Yes they are 1/4” Npt
They are not 1/4". They are 1/8".

I too have one and very much enjoy it. I prefer it over my k40af. It works very well and uses just the right amount of water. Usually I run the shop vac while I use it because at first you will get some water coming back at you. Lots of times I am able to just fit a 5 gallon bucket under the trap adapter. I have at times screwed on a short piece of pipe with a female adapter to bring it out to where its easier to deal with.

I wouldn't call it weak, it can certainly cut up any waste blocking a drain. But at 1500psi it won't harm the pipes. If they are already really rotted then yeah, they will probably break but I think this is actually easier on pipes than a snake.

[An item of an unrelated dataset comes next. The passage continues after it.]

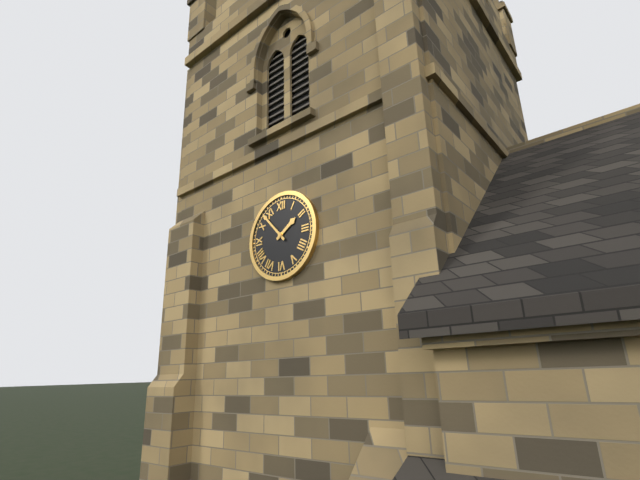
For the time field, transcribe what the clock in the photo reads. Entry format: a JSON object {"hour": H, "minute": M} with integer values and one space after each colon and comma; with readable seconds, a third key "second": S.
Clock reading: {"hour": 1, "minute": 53}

The only thing I didnt like was the pos on/off switch. My manager got ahold of general and they sent a new one which was a different brand. All good now.

It comes with 4 nozzles, I only use one of them, it has one forward hole and three backward. None of the other stock nozzles have a forward hole. You could lower the pressure by getting a nozzle with more/bigger holes if you are worried about cutting a pipe.

All of this said you could also just get an electric pressure washer, some hose, and the nozzles all seperately. I havent looked at the prices/options of that.
You are correct , 1/8” NPT
I just bought the Big Brute Jetter from Jetters North West and my Brain is a bit fried.